Prólogo
Cómo podría un niño hacer un viaje a la selva, entrar en su mundo donde todo es aventura? ¿Qué mejor que llevado de la mano de un gran escritor, conocedor de la selva como pocos, de la mano de Horacio Quiroga?
Vivir en plena naturaleza selvática, como él vivió, en la zona misionera de la Argentina, le significó un vasto conocimiento de su fauna, tan rica, y asimismo una cotidiana aventura que él quiso compartir no sólo con los grandes, en sus cuentos: también con los niños que algo o mucho tienen de exploradores.
En el transcurso de estas lecturas es como si ellos lo acompañaran a través del monte y de su literatura donde la fauna muestra su variada manera de ser, sobre todo cuando hablan los animales, que esto en los cuentos infantiles es tan natural que nadie se asombra de que así sea. ¿O es que sólo los escritores y los niños oyen lo que dicen tantos hocicos, bocas de peces, picos de aves? Horacio Quiroga nació en Salto, ciudad del Uruguay; vivió en Buenos Aires, y desde allí viajó junto al gran poeta argentino Leopoldo Lugones hasta el Alto Paranal con el propósito de conocer lo que perdura de las misiones jesuíticas. Y no regresó sino años después: impresionado por el paisaje de la provincia de Misiones, por su selva, se quedó allí, decidido a vivir entre sus árboles y sus matorrales, y los eleros donde el sol entra en el monte como si quisiera explorarlo, descubrir a sus criaturas que tan vivamente aparecen en este bello libro.
En Cuentos de la selva nos sorprende el mundo palpitante que componen, junto a la espesura vegetal y el suelo intensamente rojo, esa gran diversidad de animales que Horacio Quiroga aprendió a conocer hasta el punto de convertirlos en personajes tan dotados de vida que parecen desprenderse de las páginas del libro para llegar a nosotros y cobijarse en nuestra memoria.

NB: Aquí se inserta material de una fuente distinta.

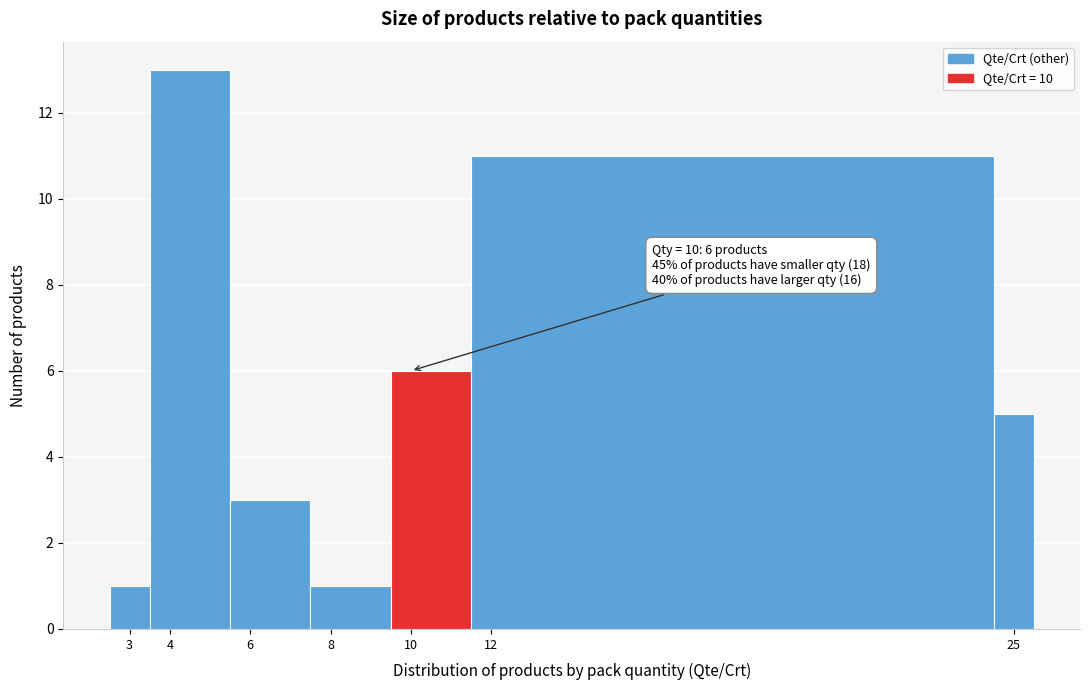

Over which range of the x-axis is the bar tallest?

3.5 to 5.5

Y como en la selva la quietud es sólo una apariencia porque allí siempre suceden infinidad de cosas y al mismo tiempo, las situaciones protagonizadas por estos inolvidables seres que habitan por igual la realidad y la ficción, son muy variadas, conmovedoras, inquietantes, animadas de diversión y de expectativa. La pregunta ¿Y ahora qué sucederá? nos tiene en vilo desde el comienzo de cada cuento.
Además, por este libro pasa un río, el Yabebirí. Pronunciamos su nombre y es como si lo cantáramos. Un río poblado de rayas, no las de la geometría sino las de la ictiología, que son aplastadas y bastante movedizas, es decir, las rayas que son peces.
Y más de una vez, en estas páginas acecha un tigre y es cuando en ellas el aire se vuelve amenazante como una tormenta. Y menos mal que existe el valor para defender a los más débiles del ataque de los que han acumulado tanta fuerza que se les sale del cuerpo.
Y también hay víboras pero no reptando entre los pastizales sino danzando vestidas de bailarinas y que además han invitado a medio mundo, a las ranas, a los sapos, a los flamencos, tan hermosos, a los yacarés y hasta a los peces. Es que el monte, por más cerrado que sea, se abre siempre en algunos de sus lugares para que le quepa una fiesta larga, y no a pedazos sino entera.
Una tortuga, esa especie de piedra con cuatro patas que camina, dos coatís, una esbelta y pequeña gama, un loro temerario, una abeja que se olvidó que las abejas son laboriosas, completan el conjunto de estos personajes que nos entrega la selva misionera como un regalo incesante, a través de uno de los más grandes escritores iberoamericanos, un regalo que no cesa porque continúa ofrendado en la memoria y la emoción de quienes tenemos la fortuna de haber entrado en la selva de la mano de Horacio Quiroga.